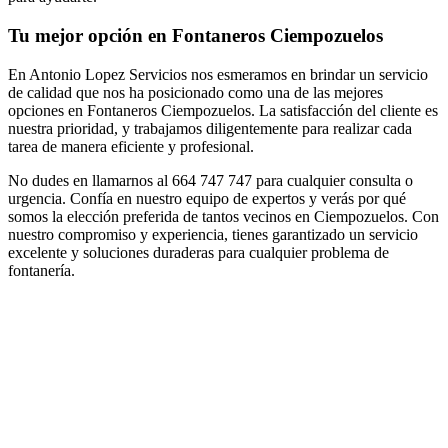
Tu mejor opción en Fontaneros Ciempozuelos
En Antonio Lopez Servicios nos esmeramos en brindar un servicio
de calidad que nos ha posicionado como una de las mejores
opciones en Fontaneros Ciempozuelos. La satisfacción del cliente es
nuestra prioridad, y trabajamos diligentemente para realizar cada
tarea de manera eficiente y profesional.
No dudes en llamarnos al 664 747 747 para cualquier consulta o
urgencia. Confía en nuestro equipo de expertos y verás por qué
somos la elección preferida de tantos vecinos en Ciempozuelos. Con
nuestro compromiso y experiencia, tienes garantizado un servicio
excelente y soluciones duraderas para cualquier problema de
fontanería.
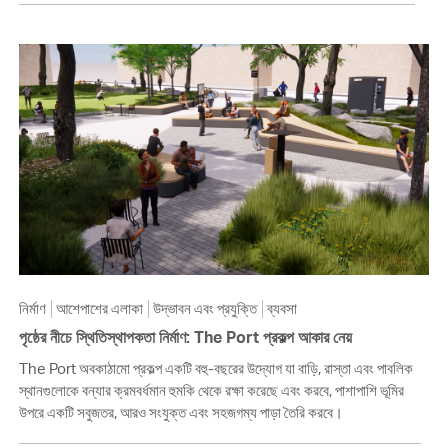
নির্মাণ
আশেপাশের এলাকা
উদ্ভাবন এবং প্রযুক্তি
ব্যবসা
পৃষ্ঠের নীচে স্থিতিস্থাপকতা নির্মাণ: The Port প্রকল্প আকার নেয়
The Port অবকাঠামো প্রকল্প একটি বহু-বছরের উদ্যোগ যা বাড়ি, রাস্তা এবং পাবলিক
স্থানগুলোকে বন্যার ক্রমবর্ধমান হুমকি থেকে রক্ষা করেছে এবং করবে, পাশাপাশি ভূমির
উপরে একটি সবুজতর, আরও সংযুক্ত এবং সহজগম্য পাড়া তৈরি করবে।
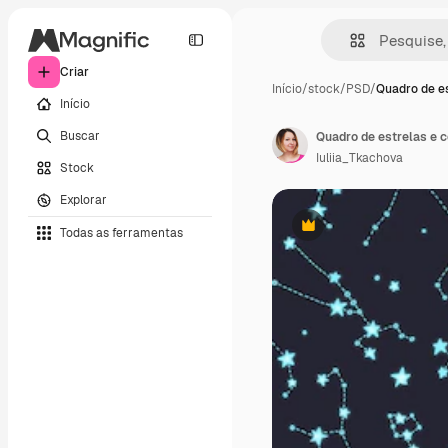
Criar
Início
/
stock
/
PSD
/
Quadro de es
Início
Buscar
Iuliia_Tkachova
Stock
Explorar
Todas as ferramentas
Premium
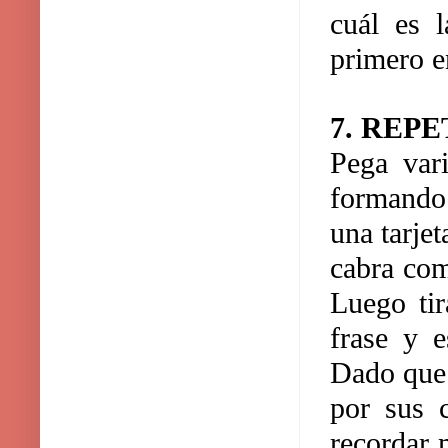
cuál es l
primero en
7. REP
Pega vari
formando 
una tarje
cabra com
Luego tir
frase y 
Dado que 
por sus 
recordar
..........
**Required work**: Down to the last line, set down the data above exactly, and omit all images.

**Solution for this problem**:
Tu mejor opción en Fontaneros Ciempozuelos
En Antonio Lopez Servicios nos esmeramos en brindar un servicio
de calidad que nos ha posicionado como una de las mejores
opciones en Fontaneros Ciempozuelos. La satisfacción del cliente es
nuestra prioridad, y trabajamos diligentemente para realizar cada
tarea de manera eficiente y profesional.
No dudes en llamarnos al 664 747 747 para cualquier consulta o
urgencia. Confía en nuestro equipo de expertos y verás por qué
somos la elección preferida de tantos vecinos en Ciempozuelos. Con
nuestro compromiso y experiencia, tienes garantizado un servicio
excelente y soluciones duraderas para cualquier problema de
fontanería.
নির্মাণ
আশেপাশের এলাকা
উদ্ভাবন এবং প্রযুক্তি
ব্যবসা
পৃষ্ঠের নীচে স্থিতিস্থাপকতা নির্মাণ: The Port প্রকল্প আকার নেয়
The Port অবকাঠামো প্রকল্প একটি বহু-বছরের উদ্যোগ যা বাড়ি, রাস্তা এবং পাবলিক
স্থানগুলোকে বন্যার ক্রমবর্ধমান হুমকি থেকে রক্ষা করেছে এবং করবে, পাশাপাশি ভূমির
উপরে একটি সবুজতর, আরও সংযুক্ত এবং সহজগম্য পাড়া তৈরি করবে।
Criar
Início
/
stock
/
PSD
/
Quadro de es
Início
Buscar
Iuliia_Tkachova
Stock
Explorar
Todas as ferramentas
Premium
cuál es l
primero en
7. REP
Pega vari
formando 
una tarje
cabra com
Luego tir
frase y 
Dado que 
por sus 
recordar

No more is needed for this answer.